### HOW TO COMPLETE THIS TASK
The records that follow are to be repeated in full, with no pictures retained.

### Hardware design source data
▼

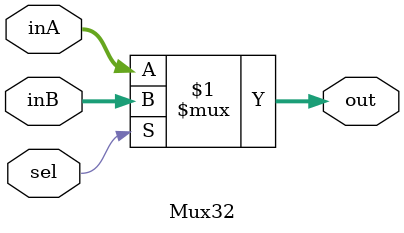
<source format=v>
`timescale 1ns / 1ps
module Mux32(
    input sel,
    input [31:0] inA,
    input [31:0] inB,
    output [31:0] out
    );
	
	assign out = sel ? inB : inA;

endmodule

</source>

▲

### EXPECTED OUTPUT
<source format=v>
`timescale 1ns / 1ps
module Mux32(
    input sel,
    input [31:0] inA,
    input [31:0] inB,
    output [31:0] out
    );
	
	assign out = sel ? inB : inA;

endmodule

</source>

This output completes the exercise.